Australia is long on experience on this score. Van Nguyen was a sticking point for the Singaporeans who executed him in 2005 for trafficking heroin.
By all accounts Nguyen was a solid student bullied into becoming a drug mule by thugs in Australia, upset by debts accumulated by his twin brother. Nguyen was led to believe that leniency would be shown if he told all. And he did.
Singapore is rarely celebrated for having much heart. It has a clemency rate of about one percent. Still, the authorities let Nguyen’s Mum give him a big hug in their final minutes together, while going cap in hand to Canberra with requests from the government-owned Singapore Airlines for access to Australia’s highly lucrative air route to the U.S. West Coast.
Prime Minister John Howard politely declined.

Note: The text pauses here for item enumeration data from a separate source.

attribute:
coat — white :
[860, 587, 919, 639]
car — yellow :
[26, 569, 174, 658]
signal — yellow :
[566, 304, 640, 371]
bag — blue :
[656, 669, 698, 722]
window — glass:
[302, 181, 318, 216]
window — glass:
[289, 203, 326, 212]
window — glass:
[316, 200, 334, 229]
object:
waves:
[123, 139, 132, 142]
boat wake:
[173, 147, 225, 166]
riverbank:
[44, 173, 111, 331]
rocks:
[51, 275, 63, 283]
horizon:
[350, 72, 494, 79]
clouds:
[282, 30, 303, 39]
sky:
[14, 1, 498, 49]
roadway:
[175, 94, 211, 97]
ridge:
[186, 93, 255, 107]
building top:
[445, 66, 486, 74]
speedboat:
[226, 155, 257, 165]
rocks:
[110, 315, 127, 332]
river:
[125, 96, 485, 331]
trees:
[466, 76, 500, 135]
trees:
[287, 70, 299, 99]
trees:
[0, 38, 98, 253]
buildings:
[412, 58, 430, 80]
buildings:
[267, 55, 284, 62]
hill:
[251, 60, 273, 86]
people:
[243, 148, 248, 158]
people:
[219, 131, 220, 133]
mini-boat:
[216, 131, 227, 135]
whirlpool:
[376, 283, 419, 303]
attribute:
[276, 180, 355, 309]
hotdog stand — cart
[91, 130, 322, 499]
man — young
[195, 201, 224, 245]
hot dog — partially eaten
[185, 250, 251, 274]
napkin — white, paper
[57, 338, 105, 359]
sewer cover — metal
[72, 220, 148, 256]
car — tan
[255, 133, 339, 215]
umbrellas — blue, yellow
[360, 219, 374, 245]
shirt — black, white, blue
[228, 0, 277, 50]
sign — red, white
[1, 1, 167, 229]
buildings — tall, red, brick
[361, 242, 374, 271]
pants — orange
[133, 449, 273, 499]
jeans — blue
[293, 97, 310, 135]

Back in the 1980s, Mahathir Mohammad reveled in the political theatrics he engineered after courts in Malaysia sentenced Kevin Barlow and Brian Chambers to death for drug running. Mahathir – a medical doctor by trade – allowed the executions to proceed and would become thoroughly miffed when Prime Minister Paul Keating later called him a recalcitrant.
This time around the Indonesians did grant a last minute reprieve for a Filipino, Mary Jane Velosa, who had been human trafficked into drug smuggling. That removed any lingering doubts about the power of the presidency but she should not have been there in the first place.
Too many nationalities have been represented in the gallows of Southeast Asia.
Only Cambodia and the Philippines do not have the death penalty, a topic that rarely rates a mention among the several hundred families that control the 10 governments within ASEAN.
Their focus is on money and power, and the launch of the ASEAN Economic Community towards the end of this year, which will enhance both.
Laws are being harmonized to allow for a significant shift in the 600 million people who live here. Crime demographics, like human trafficking, will change, and the perpetrators will increasingly be from neighboring countries where culture and punishments do differ.
Being a witness to a state sanctioned murder or, tragically worse, a botched one, is awful. I can vouch for that. Illicit drugs have been an issue across the region for decades and the death penalty clearly has not worked, is barbaric, and is not a punishment befitting of the crime.
Australia’s offer to pay for the upkeep of Chan and Sukamara while in prison was sensible and offered a diplomatic way out for Indonesian authorities bent on their executions and flexing their political muscle, as opposed to delivering a dignified justice.
Crime, punishment, and the gallows need to be tackled by ASEAN as a bloc while it attempts to forge a closer, regional community. Fail to do so and it risks alienating itself. It should be mindful that foreigners are not responsible for their illegal drug trade, which by Jakarta’s own reckoning, is flourishing.